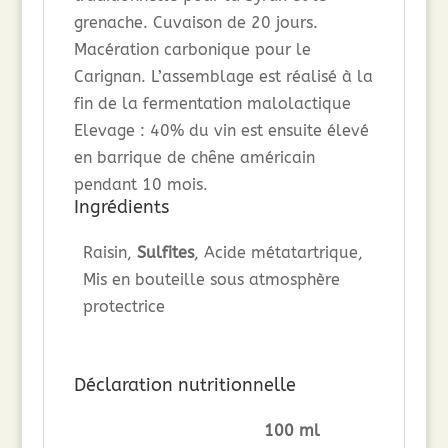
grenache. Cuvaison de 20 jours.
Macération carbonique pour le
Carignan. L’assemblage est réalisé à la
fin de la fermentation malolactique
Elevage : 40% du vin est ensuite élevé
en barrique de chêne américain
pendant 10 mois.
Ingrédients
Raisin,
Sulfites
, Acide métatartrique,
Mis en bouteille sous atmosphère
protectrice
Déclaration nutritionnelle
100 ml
::::::::
#### Instructions for the task
Reproduce all of the lines above, replacing "chêne américain" with "chêne français" and leaving everything else unchanged. Omit the pictures.

#### Solution to the exercise
grenache. Cuvaison de 20 jours.
Macération carbonique pour le
Carignan. L’assemblage est réalisé à la
fin de la fermentation malolactique
Elevage : 40% du vin est ensuite élevé
en barrique de chêne français
pendant 10 mois.
Ingrédients
Raisin,
Sulfites
, Acide métatartrique,
Mis en bouteille sous atmosphère
protectrice
Déclaration nutritionnelle
100 ml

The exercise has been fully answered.